Computer use and health hazard: perceptions from Nigeria's Premier University
AbstractThe study investigated the perception of University of Ibadan teaching staff and students on prolonged use of the computer and the associated health hazards. It aimed at determining how much information the respondents had on what the effect of prolonged interaction with the computer had on their health. The proliferation of computers and widespread use in the Nigeria and indeed the University of Ibadan without the investigation of associated health implications served as impetus for this study.
Four hypotheses were formulated and tested. The descriptive survey design was adopted and the study population comprised the teaching staff in six faculties and two institutes and students of three departments and one institute in the University of Ibadan.
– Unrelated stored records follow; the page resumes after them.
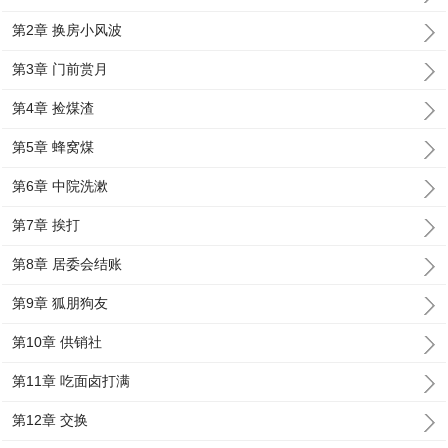
第2章 换房小风波
第3章 门前赏月
第4章 捡煤渣
第5章 蜂窝煤
第6章 中院洗漱
第7章 挨打
第8章 居委会结账
第9章 狐朋狗友
第10章 供销社
第11章 吃面卤打满
第12章 交换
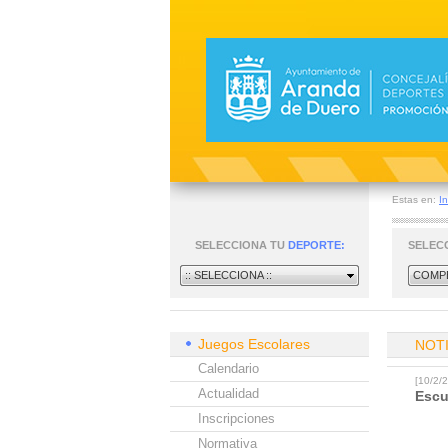
Estas en:
In
SELECCIONA TU
DEPORTE:
SELEC
:: SELECCIONA ::
COMPE
Juegos Escolares
NOT
Calendario
[10/2
Actualidad
Escu
Inscripciones
Normativa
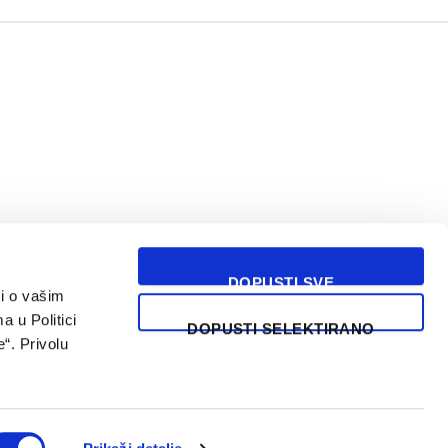
DOPUSTI SVE
i o vašim
USLOVI KORIŠĆENJA
a u Politici
DOPUSTI SELEKTIRANO
“. Privolu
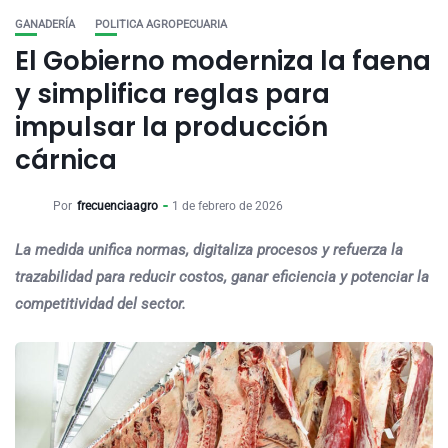
GANADERÍA
POLITICA AGROPECUARIA
El Gobierno moderniza la faena
y simplifica reglas para
impulsar la producción
cárnica
Por
frecuenciaagro
1 de febrero de 2026
La medida unifica normas, digitaliza procesos y refuerza la
trazabilidad para reducir costos, ganar eficiencia y potenciar la
competitividad del sector.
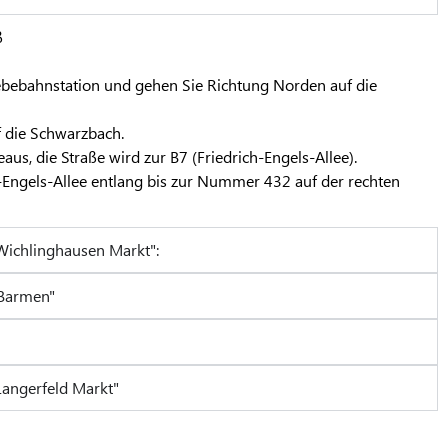
ß
ebebahnstation und gehen Sie Richtung Norden auf die
f die Schwarzbach.
aus, die Straße wird zur B7 (Friedrich-Engels-Allee).
h-Engels-Allee entlang bis zur Nummer 432 auf der rechten
Wichlinghausen Markt":
-Barmen"
Langerfeld Markt"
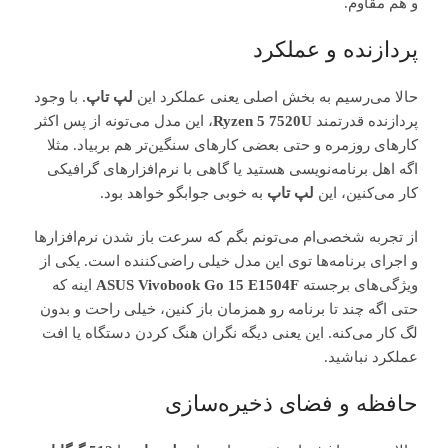
و هم مقاوم.
پردازنده و عملکرد
حالا می‌رسیم به بخش اصلی یعنی عملکرد این
لپ تاپ
. با وجود
پردازنده قدرتمند
Ryzen 5 7520U
، این مدل می‌تونه از پس اکثر
کارهای روزمره و حتی بعضی کارهای سنگین‌تر هم بربیاد. مثلا
اگه اهل برنامه‌نویسی هستید یا گاهی با نرم‌افزارهای گرافیکی
کار می‌کنین، این
لپ تاپ
به خوبی جوابگو خواهد بود.
از تجربه شخصی‌ام می‌تونم بگم که سرعت باز شدن نرم‌افزارها
و اجرای برنامه‌ها توی این مدل خیلی راضی‌کننده‌ است. یکی از
ویژگی‌های برجسته
ASUS Vivobook Go 15 E1504F
اینه که
حتی اگه چند تا برنامه رو همزمان باز کنین، خیلی راحت و بدون
لگ کار می‌کنه. این یعنی دیگه نگران هنگ کردن دستگاه یا افت
عملکرد نباشید.
حافظه و فضای ذخیره‌سازی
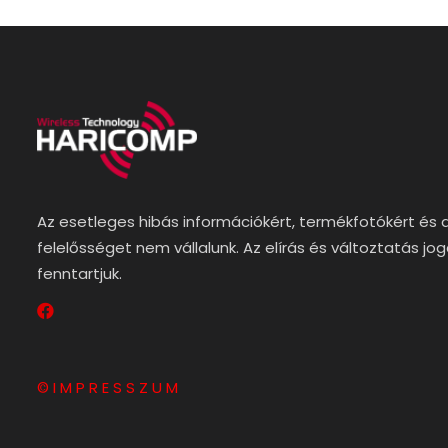
Az esetleges hibás információkért, termékfotókért és 
felelősséget nem vállalunk. Az elírás és változtatás jo
fenntartjuk.
© I M P R E S S Z U M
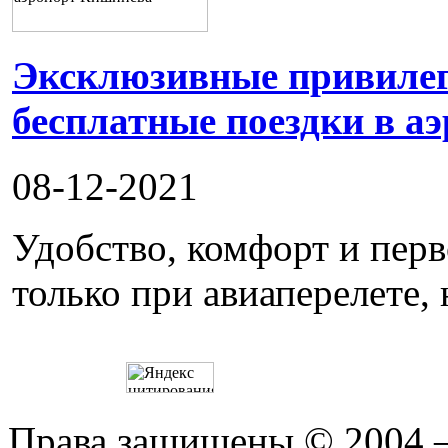
Эксклюзивные привилеги
бесплатные поездки в а
08-12-2021
Удобство, комфорт и пер
только при авиаперелете, 
Права защищены © 2004 —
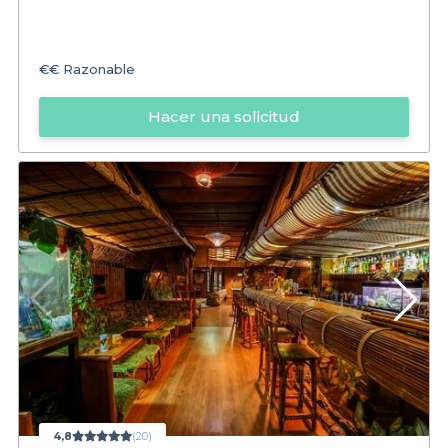
€€
Razonable
Hacer una solicitud
4,8
(20)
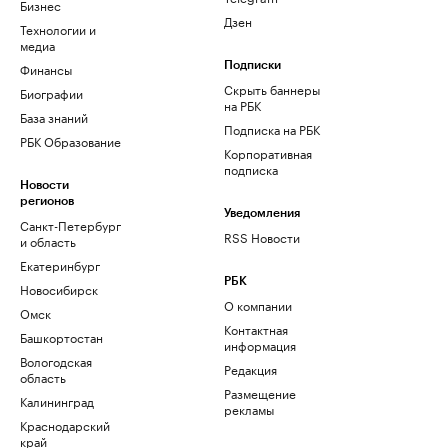
Бизнес
Дзен
Технологии и
медиа
Финансы
Подписки
Скрыть баннеры
Биографии
на РБК
База знаний
Подписка на РБК
РБК Образование
Корпоративная
подписка
Новости
регионов
Уведомления
Санкт-Петербург
RSS Новости
и область
Екатеринбург
РБК
Новосибирск
О компании
Омск
Контактная
Башкортостан
информация
Вологодская
Редакция
область
Размещение
Калининград
рекламы
Краснодарский
край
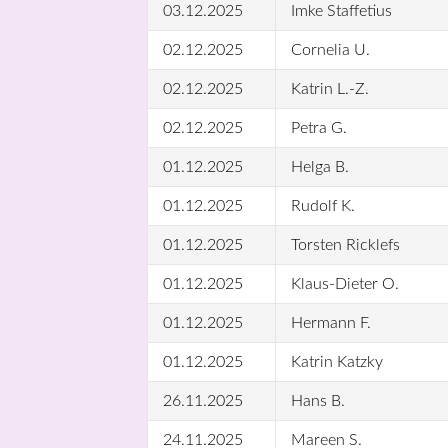
03.12.2025
Imke Staffetius
02.12.2025
Cornelia U.
02.12.2025
Katrin L.-Z.
02.12.2025
Petra G.
01.12.2025
Helga B.
01.12.2025
Rudolf K.
01.12.2025
Torsten Ricklefs
01.12.2025
Klaus-Dieter O.
01.12.2025
Hermann F.
01.12.2025
Katrin Katzky
26.11.2025
Hans B.
24.11.2025
Mareen S.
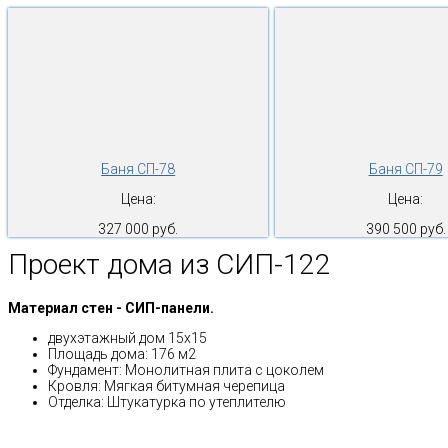
Баня СП-78
Баня СП-79
Цена:
Цена:
327 000 руб.
390 500 руб.
Проект дома из СИП-122
Материал стен - СИП-панели.
двухэтажный дом 15х15
Площадь дома: 176 м2
Фундамент: Монолитная плита с цоколем
Кровля: Мягкая битумная черепица
Отделка: Штукатурка по утеплителю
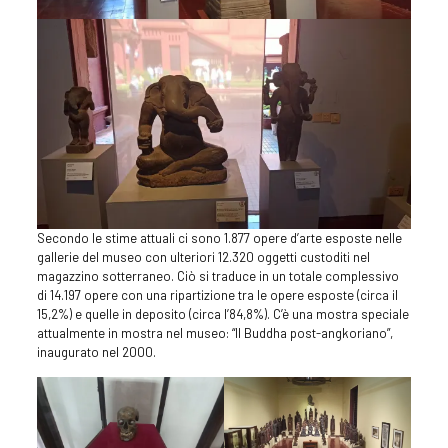
Secondo le stime attuali ci sono 1.877 opere d’arte esposte nelle
gallerie del museo con ulteriori 12.320 oggetti custoditi nel
magazzino sotterraneo. Ciò si traduce in un totale complessivo
di 14.197 opere con una ripartizione tra le opere esposte (circa il
15,2%) e quelle in deposito (circa l’84,8%). C’è una mostra speciale
attualmente in mostra nel museo: “Il Buddha post-angkoriano”,
inaugurato nel 2000.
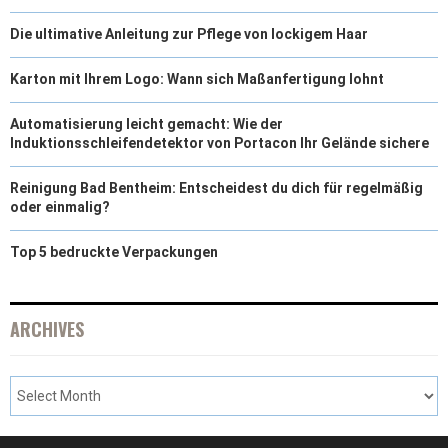
Die ultimative Anleitung zur Pflege von lockigem Haar
Karton mit Ihrem Logo: Wann sich Maßanfertigung lohnt
Automatisierung leicht gemacht: Wie der
Induktionsschleifendetektor von Portacon Ihr Gelände sichere
Reinigung Bad Bentheim: Entscheidest du dich für regelmäßig
oder einmalig?
Top 5 bedruckte Verpackungen
ARCHIVES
A total of five hundred was sampled using simple random sampling technique. The instrument of data collection was a structured questionnaire. Data were analyzed using descriptive and inferential statistics.
Findings revealed that some of the respondents have not experienced any health hazards associated with prolonged use of the computer, while some proportion indicated that they had experienced the combination of headache, vision and ergonomic related problems. At the 5% level of significance, analysis revealed that the study population did not perceive death, cancer, headache and pains and Repetitive Strain Injury (RSI) and Carpal Tunnel Syndrome (CTS) as health hazards of prolonged interaction with the computer and its peripherals. Considering the fact that the Chi-square statistic (X2) was higher than the p-value in the four cases of the hypotheses tested, the null hypotheses were rejected. Based on the findings, recommendations were made that adequate and appropriate plans of action for educating and informing computer users about the health hazards associated with prolonged use of the computer be put in place by stakeholders.